The government on Wednesday ordered public servants to refrain from investing in the capital market.
“No Government servant shall make, or permit any member of his family to make any investment likely to embarrass or influence him in the discharge of his official duties,” reads a notification issued in the afternoon.
The ministry of public administration issued the notification, which The Daily Star received by fax in the evening.
The ministry move came two days into a cabinet decision to remind public employees about the investment stipulations.
Interestingly, a few hours before issuance of the notification, M Khairul Hossain, chairman of the Securities and Exchange Commission, the stockmarket regulator, told the press that no decision was taken at Monday’s cabinet meeting to stop public servants from investing in the share market.
The ministry notification, signed by senior secretary Abdus Sobhan Sikder, cited ‘The Government Servants (Conduct) Rules 1979’ in reminding the public servants of the stipulations.
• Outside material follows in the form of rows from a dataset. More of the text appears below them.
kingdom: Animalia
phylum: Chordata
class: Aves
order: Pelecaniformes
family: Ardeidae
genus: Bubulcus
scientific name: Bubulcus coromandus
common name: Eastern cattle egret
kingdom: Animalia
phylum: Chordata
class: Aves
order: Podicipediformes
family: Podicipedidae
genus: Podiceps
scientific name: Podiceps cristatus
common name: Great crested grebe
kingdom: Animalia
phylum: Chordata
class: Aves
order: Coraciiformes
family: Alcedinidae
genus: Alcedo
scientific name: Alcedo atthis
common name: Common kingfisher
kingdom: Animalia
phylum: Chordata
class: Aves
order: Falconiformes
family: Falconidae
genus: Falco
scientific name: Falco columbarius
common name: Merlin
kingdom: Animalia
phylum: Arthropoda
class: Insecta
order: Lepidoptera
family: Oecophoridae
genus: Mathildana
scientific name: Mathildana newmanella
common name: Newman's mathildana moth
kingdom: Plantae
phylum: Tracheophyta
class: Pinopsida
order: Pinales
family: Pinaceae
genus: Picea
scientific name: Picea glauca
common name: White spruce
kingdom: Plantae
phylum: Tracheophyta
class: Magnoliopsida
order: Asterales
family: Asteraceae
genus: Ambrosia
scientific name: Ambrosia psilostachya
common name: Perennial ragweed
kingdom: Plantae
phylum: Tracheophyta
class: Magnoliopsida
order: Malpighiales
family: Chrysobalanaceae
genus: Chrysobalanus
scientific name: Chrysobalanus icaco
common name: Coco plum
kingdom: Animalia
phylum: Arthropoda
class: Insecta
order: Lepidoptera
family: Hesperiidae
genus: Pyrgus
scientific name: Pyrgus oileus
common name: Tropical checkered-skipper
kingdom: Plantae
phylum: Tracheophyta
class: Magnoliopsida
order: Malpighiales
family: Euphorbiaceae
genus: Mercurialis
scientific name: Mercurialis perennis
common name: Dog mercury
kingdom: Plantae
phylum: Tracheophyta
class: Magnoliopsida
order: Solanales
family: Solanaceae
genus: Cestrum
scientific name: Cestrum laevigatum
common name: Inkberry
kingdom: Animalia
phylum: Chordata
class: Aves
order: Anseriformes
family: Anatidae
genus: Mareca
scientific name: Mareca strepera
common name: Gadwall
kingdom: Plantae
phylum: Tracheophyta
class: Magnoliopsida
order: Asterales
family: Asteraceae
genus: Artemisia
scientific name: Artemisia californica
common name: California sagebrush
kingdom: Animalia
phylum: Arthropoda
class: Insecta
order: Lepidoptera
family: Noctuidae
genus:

The first sub-rule of Section 15 of the Service Rules titled ‘Speculation and investment’ topic says, “No Government servant shall speculate in investments. For the purpose of this sub-rule, the habitual purchase and sale of securities of notoriously fluctuating value shall be deemed to be speculation in investments.”
The notification also cited another sub-rule that says no government servant shall make any investment the value of which is likely to be affected by some event “of which information is available to him as a Government servant and is not equally available to the general public”.
If any question arises whether a security or an investment is of the nature referred to the abovementioned sub-rules, the decision of the government will be considered final, Section 15 added.
On Monday, the cabinet decided to remind public employees about the service rules that prohibit involvement in profit-making activities, including stock business, without prior permission.
At the meeting, a couple of ministers drew the cabinet's attention to the huge number of government employees and their dependants being engaged in the stock business. This, the ministers observed, had been hampering public service. Besides, employees with stock investments tend to take a hostile attitude towards the government when their shares slump.
Agreeing with the observations, Prime Minister Sheikh Hasina enquired about the Government Servant (Conduct) Rules 1979 and directed the ministries concerned to remind the employees about the stipulations.
“We all know that stockmarkets are risky. We also know that it is not appropriate for military and civil officials to get involved in this kind of business,” prime minister's press secretary Abul Kalam Azad said while briefing newsmen after the meeting Monday.
Former bureaucrats welcomed the government move.
“Government officials should not be allowed to engage in stock trading where there might be scope for a conflict of interest,” said Akbar Ali Khan, a former finance secretary and adviser of the caretaker government.
“Even where there is no conflict of interest, the government still can impose a ban as their involvement could hamper government activities,” he said.